Part 2: Schema Pitfalls – How Bad Data Modeling Triggers Tombstone Overload

Tombstone overload is rarely caused by bad luck — it’s almost always the result of implicit architectural decisions made during schema design.

At Datanised, we’ve worked with teams running ScyllaDB at scale (hundreds of thousands to millions of ops/sec), and we’ve consistently found that small, unintentional data modelling choices often lead to massive downstream costs in compaction, read latency, and repair performance.

  1. Artificial Sharding: Write Scalability at the Cost of Cleanup Pain

A common pattern we see is artificial sharding of write paths — usually by appending a shard_id, bucket, or similar suffix to the partition key. The goal is typically to spread write load and avoid hot partitions.

Example:

PRIMARY KEY ((user_id, writeshard))

While this does help ingestion scale out across nodes and shards, it comes at a high cost: data for the same logical entity ends up scattered across multiple partitions. To consolidate reads or keep storage lean, teams often implement normalisation jobs that:

• Read across all shards per user,

• Write the latest version to a “canonical” partition (e.g. writeshard = 0),

• Delete all non-canonical rows.

This results in daily mass deletes, producing millions of tombstones per node, overwhelming compaction and repair.

  1. Upserts That Act Like Deletes

Upserts in ScyllaDB are idempotent — which is great. But if you’re upserting data by overwriting fields with null values, you’re actually triggering cell tombstones under the hood

This pattern shows up when:

  • APIs send partial updates using null to remove values
  • Application logic explicitly writes DELETE statements before each update
  • Lifecycle rules purge fields manually

Even without range deletes, this can lead to high cardinality tombstones that degrade read performance.

  1. Unbounded Range Deletes on Wide Partitions

When teams store time-series or session data in wide partitions and use queries like:

DELETE FROM events WHERE user_id = ? AND ts > ?

They create range tombstones that affect all clustering keys past a certain value. These tombstones are particularly expensive to skip during reads, and persist across SSTables until purged by full compaction.

Common Symptoms We Encounter:

  • Read Latency Spikes: Range scans exhibit unpredictable latency, sometimes increasing 2–5x.
  • Compaction Pressure: STCS compaction struggles to purge tombstones, increasing SSTables per read.
  • Repair Overhead: Repairs must stream tombstones, amplifying network and disk I/O.

Strategies for Managing Tombstones

1. Adopt a TTL-First, Upsert-Only Design

Avoid unnecessary deletes. Use TTL for ephemeral fields and design schemas to support write-once, read-many patterns. This reduces tombstone creation at the source.

2. Switch to Leveled Compaction Strategy (LCS)

LCS performs better in tombstone-heavy environments by compacting overlapping key ranges across levels. This leads to faster tombstone purging and fewer SSTables per read.

TimeWindowCompactionStrategy (TWCS) is well-suited for time-series workloads, where data is written in time-bounded partitions and purged via TTL. This avoids tombstone scanning altogether, as expired SSTables can be dropped wholesale.

3. Tune gc_grace_seconds Safely

Lowering gc_grace_seconds (e.g., from 10 days to 2) reduces the retention window for tombstones, allowing them to be purged sooner. This is safe only if all replicas are regularly and fully repaired — otherwise, you risk resurrecting deleted data. We recommend using Scylla Manager’s repair scheduler to automate this.
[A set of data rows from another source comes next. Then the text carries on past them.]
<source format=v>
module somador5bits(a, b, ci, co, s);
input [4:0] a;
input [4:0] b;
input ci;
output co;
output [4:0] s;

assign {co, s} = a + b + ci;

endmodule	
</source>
4. Avoid Unbounded Range Deletes

Design partitions to be time-bounded. For example, time-series data should be bucketed (daily/hourly), so entire partitions can be dropped or expired via TTL, avoiding range tombstones altogether.

5. Monitor for Tombstone Build-Up

Use the Scylla Monitoring Stack (Grafana) to track:

  • tombstone_scanned_histogram
  • sstables_per_read_histogram
  • compactions_in_progress

Spikes in these metrics are early warning signs of schema or workload issues.
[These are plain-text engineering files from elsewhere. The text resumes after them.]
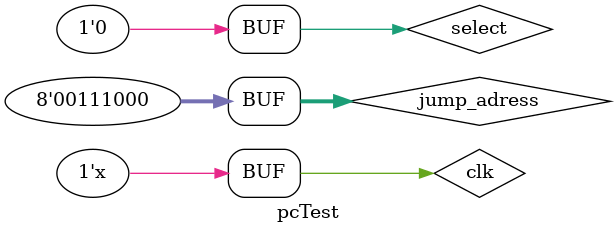
<source format=v>
`timescale 1ns / 1ps


module pcTest;

	// Inputs
	reg select;
	reg clk;
	reg [7:0] jump_adress;

	// Outputs
	wire [7:0] pc_out;
	wire [7:0] pc_out2;

	// Instantiate the Unit Under Test (UUT)
	pcModule uut (
		.select(select), 
		.clk(clk), 
		.jump_adress(jump_adress), 
		.pc_out(pc_out), 
		.pc_out2(pc_out2)
	);
	always #10 clk=~clk;

	initial begin
		// Initialize Inputs
		select = 0;
		clk = 0;
		jump_adress = 56;

		#100;
		select = 1;
		#100;
		select=0;
        
		// Add stimulus here

	end
      
endmodule


</source>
Real-World Impact (Before vs After Optimization)

⚠️ Watch for Tombstone-Related Failures

Excessive tombstone reads can trigger:

  • TombstoneOverwhelmingException: If a query scans more tombstones than tombstone_failure_threshold (default: 100,000).
  • Read timeouts or partial reads due to increased latency.

Monitor your thresholds (tombstone_warn_threshold, tombstone_failure_threshold) and tune queries/schema if you observe warnings in logs or dashboards. This optimization was completed over a 4-week period, including schema analysis, compaction strategy migration, and performance validation, typical for production workloads of this scale.